EN CHABASQUÉN
Edgardo Malaspina
Llegamos a Paraíso de Chabasquén por una carretera empinada.
Seguimos la ruta de la Campaña Admirable. Eran casi las cuatro de la tarde. Nos
reciben en el Museo Arqueológico de la ciudad. El director del museo nos da la
mano y se presenta: Luis. Así a secas, con mucha sencillez, con mucha modestia.
Luis ha recolectado innumerables piezas que adornan el museo: hachas antiguas,
armas de fuego, instrumentos musicales,
herramientas de trabajo, botellas, pinturas, y muchos otros objetos que la
gente ha donado en cariñoso gesto para conservar la memoria del pueblo.
Julio Mendoza, el cronista de Chabasquén, es un
hombre pequeño de estatura, pero grande de corazón. Es un profesor jubilado.
Enseñaba castellano y literatura en el liceo, y ahora se dedica con mucho entusiasmo a escribir la historia
de su pueblo. Julio nos da la bienvenida con un trago de cocuy que carga
en una garrafa y nos acompaña hasta el
hotel Punto Criollo, frente al Cerro Mulato. Fernando Rodríguez después de
probar la bebida espirituosa dice: “ese trago me regañó, lo mío es whisky”. Julio
señala hacia la intrincada montaña y afirma que por allí pasó José Félix Ribas,
el héroe de la Campaña Admirable.
Punto Criollo es uno de esos hoteles acogedores de pueblo. Todo tiene una chapa
antigua, familiar. La habitación es pequeña con paredes desvaídas pero limpias.
El piso de cemento es rojo con matices descoloridos. Hay una mesa de madera y
eso me gusta. No tolero las de hierro. Son frías en todos los sentidos.
A las seis
estamos en la Villa del Paraíso, un restaurant muy pequeño. Luego nos vamos
nuevamente al museo. Nos acompaña Esención, una hermosa chica a quien le
manifiesto que su nombre seguramente es Asunción, y que por las conocidas deficiencias
idiomáticas de los registradores de hace algunos años, le fue cambiado. Su risa
sólo tiene una traducción: eso es imposible.

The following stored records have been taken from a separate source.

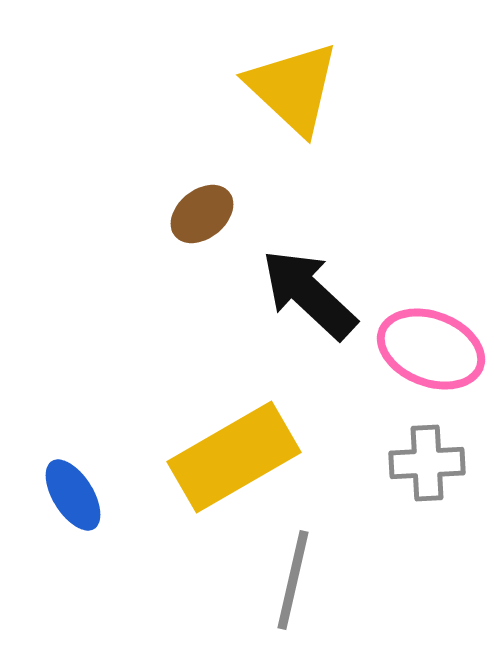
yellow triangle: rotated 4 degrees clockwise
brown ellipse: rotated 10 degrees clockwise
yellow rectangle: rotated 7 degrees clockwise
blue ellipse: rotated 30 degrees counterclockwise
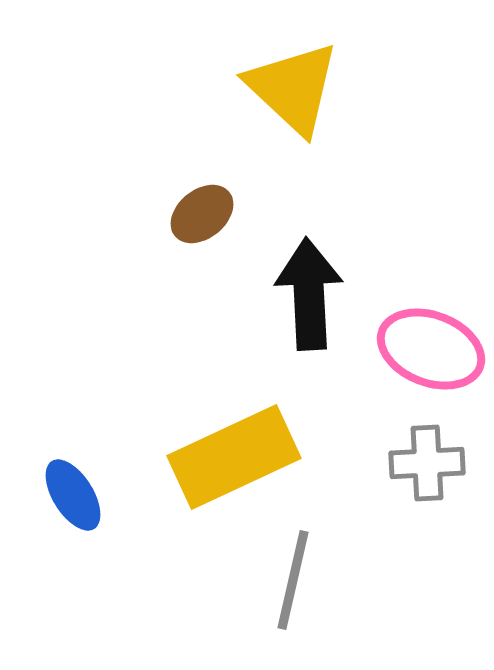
black arrow: rotated 44 degrees clockwise
yellow rectangle: rotated 5 degrees clockwise
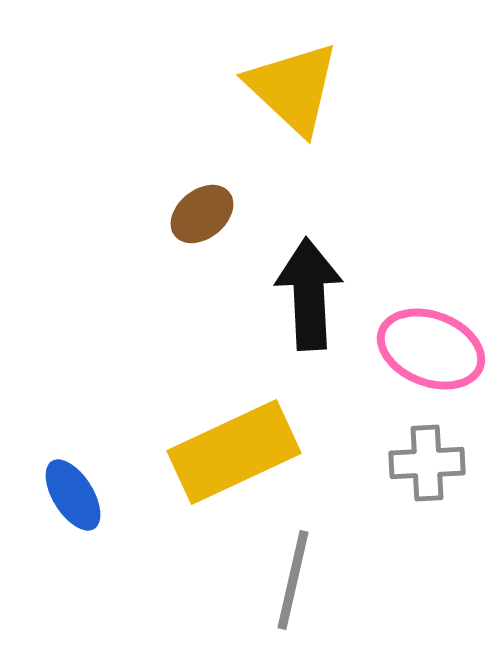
yellow rectangle: moved 5 px up
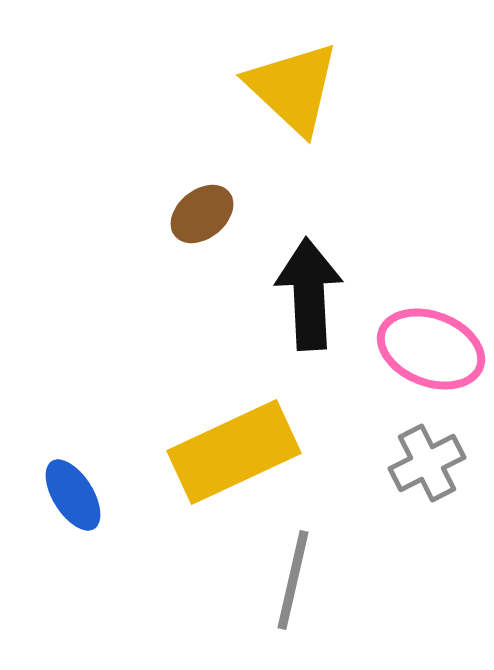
gray cross: rotated 24 degrees counterclockwise
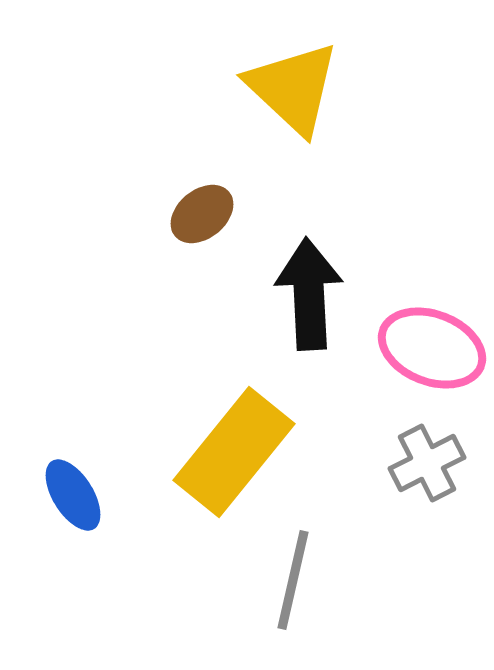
pink ellipse: moved 1 px right, 1 px up
yellow rectangle: rotated 26 degrees counterclockwise
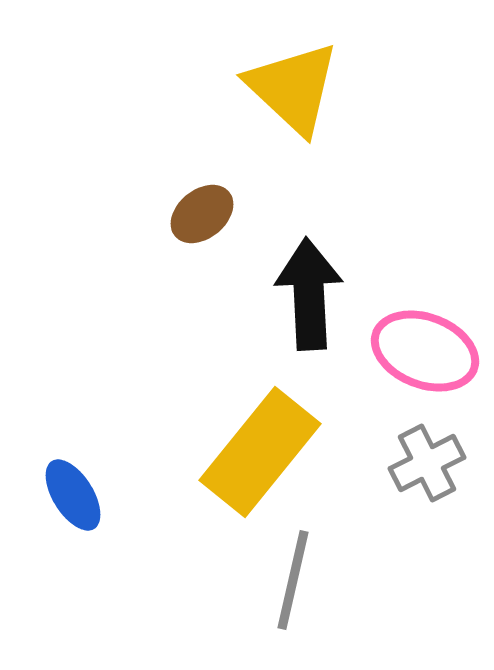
pink ellipse: moved 7 px left, 3 px down
yellow rectangle: moved 26 px right
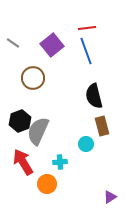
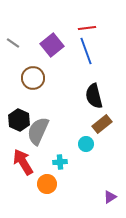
black hexagon: moved 1 px left, 1 px up; rotated 15 degrees counterclockwise
brown rectangle: moved 2 px up; rotated 66 degrees clockwise
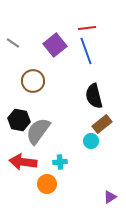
purple square: moved 3 px right
brown circle: moved 3 px down
black hexagon: rotated 15 degrees counterclockwise
gray semicircle: rotated 12 degrees clockwise
cyan circle: moved 5 px right, 3 px up
red arrow: rotated 52 degrees counterclockwise
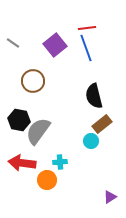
blue line: moved 3 px up
red arrow: moved 1 px left, 1 px down
orange circle: moved 4 px up
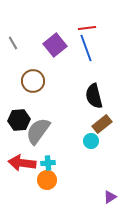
gray line: rotated 24 degrees clockwise
black hexagon: rotated 15 degrees counterclockwise
cyan cross: moved 12 px left, 1 px down
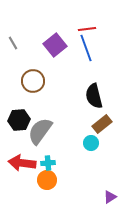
red line: moved 1 px down
gray semicircle: moved 2 px right
cyan circle: moved 2 px down
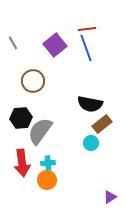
black semicircle: moved 4 px left, 8 px down; rotated 65 degrees counterclockwise
black hexagon: moved 2 px right, 2 px up
red arrow: rotated 104 degrees counterclockwise
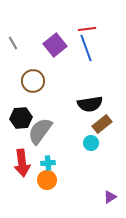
black semicircle: rotated 20 degrees counterclockwise
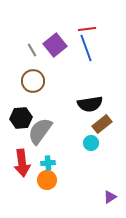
gray line: moved 19 px right, 7 px down
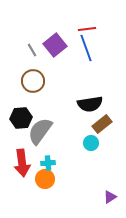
orange circle: moved 2 px left, 1 px up
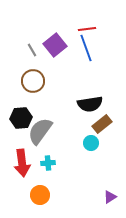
orange circle: moved 5 px left, 16 px down
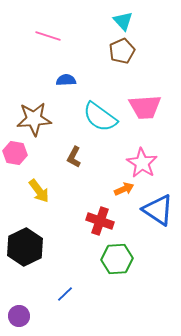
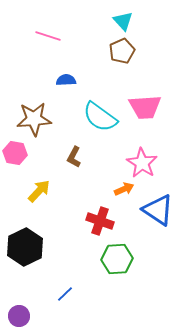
yellow arrow: rotated 100 degrees counterclockwise
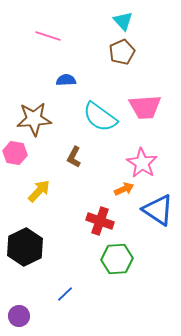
brown pentagon: moved 1 px down
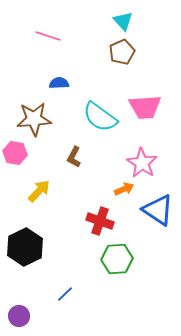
blue semicircle: moved 7 px left, 3 px down
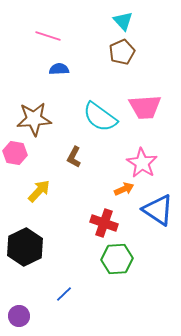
blue semicircle: moved 14 px up
red cross: moved 4 px right, 2 px down
blue line: moved 1 px left
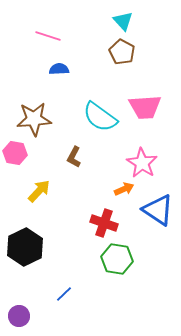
brown pentagon: rotated 20 degrees counterclockwise
green hexagon: rotated 12 degrees clockwise
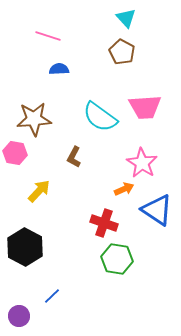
cyan triangle: moved 3 px right, 3 px up
blue triangle: moved 1 px left
black hexagon: rotated 6 degrees counterclockwise
blue line: moved 12 px left, 2 px down
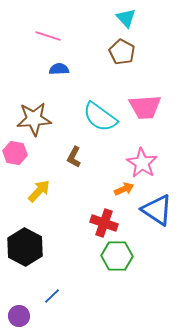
green hexagon: moved 3 px up; rotated 8 degrees counterclockwise
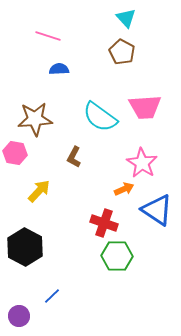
brown star: moved 1 px right
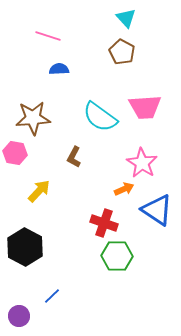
brown star: moved 2 px left, 1 px up
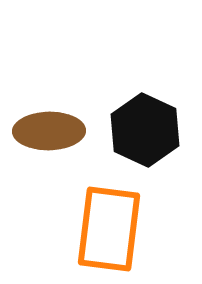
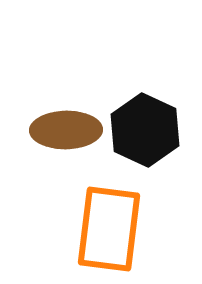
brown ellipse: moved 17 px right, 1 px up
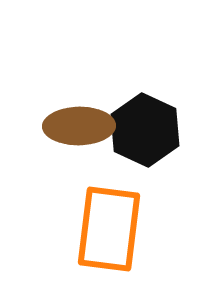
brown ellipse: moved 13 px right, 4 px up
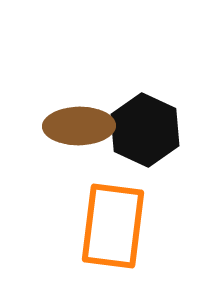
orange rectangle: moved 4 px right, 3 px up
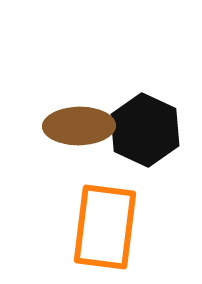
orange rectangle: moved 8 px left, 1 px down
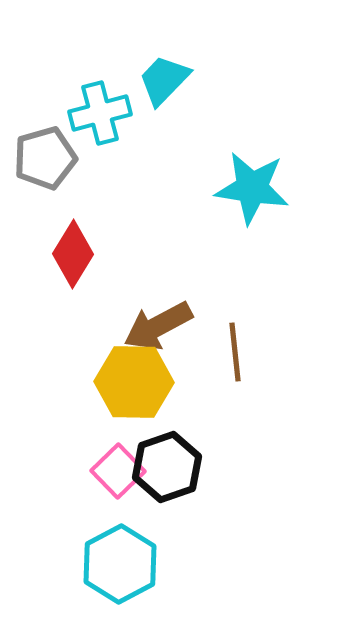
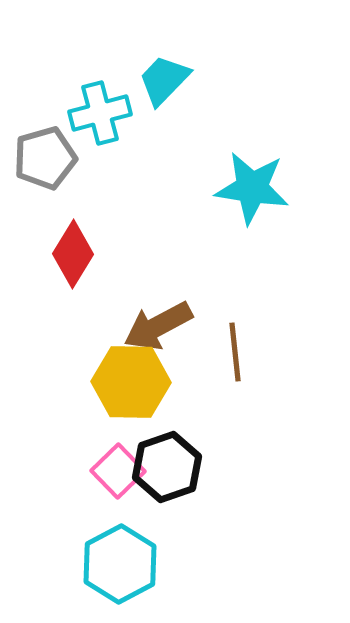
yellow hexagon: moved 3 px left
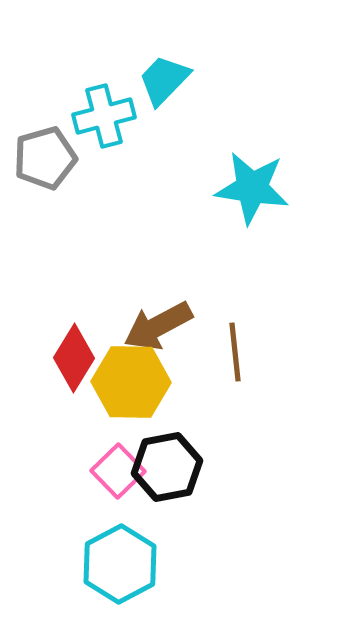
cyan cross: moved 4 px right, 3 px down
red diamond: moved 1 px right, 104 px down
black hexagon: rotated 8 degrees clockwise
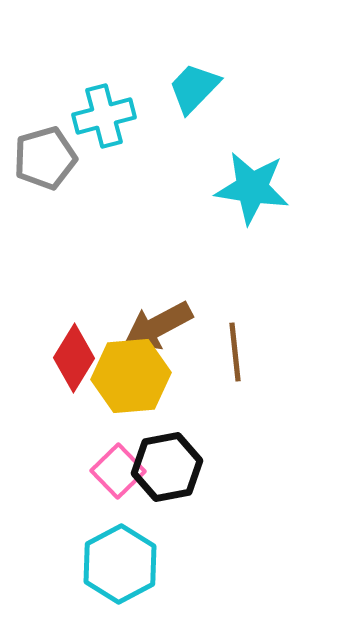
cyan trapezoid: moved 30 px right, 8 px down
yellow hexagon: moved 6 px up; rotated 6 degrees counterclockwise
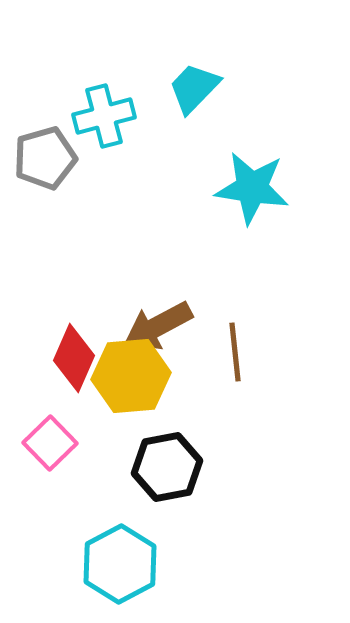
red diamond: rotated 8 degrees counterclockwise
pink square: moved 68 px left, 28 px up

Nos encontramos con un obelisco. Seguimos unas
cuadras más por la calle principal. Hay casas viejas bien restauradas en estilo colonial con
colores muy vivos y grandes ventanales de hierro. En el museo se prepara una
velada artística. Julio dice que el nombre de la ciudad se relaciona con la
flor paraíso, y agrega que el pueblo es fácil de querer y difícil de olvidar. Y
tiene razón.
Un grupo de
niños baila el tamunangue, y percibo en
el canto y el baile un aire de tristeza. Mientras el conjunto “Cuerdas del
Paraíso” toca valses nos obsequian con vino de mora y cocuy.
Ya en el
hotel ojeo los libros que me regaló
Julio: De oro púrpura y Rostros de la niebla. Ambos de su autoría. En el
primero hay crónicas nostálgicas: “Cuando después de tantos años de ausencia
volvemos al lar que nos vio nacer, lo primero que aflora en la reminiscencia
son los tiempos inolvidables de la juventud. Correr descalzos por la ribera del
Chabasquensito , o del río negro, comerse las guayabas en los potreros del Vargas & Valero, irse
río abajo dándole topes a las piedras para pescar cascarrones y lisas…”
Rostros de la
niebla es un poemario. Lo abro y cae en Arroyito campesino: Arroyito cantarino/que
vienes de la montaña/lanzando susurros entre la corriente/guardas en tus pozos
pececitos tiernos/flores de bucare y
espejos de tiempo.
Cerca del hotel pasa el río de los recuerdos de
Julio. Me duermo con la música apacible del correr de sus aguas.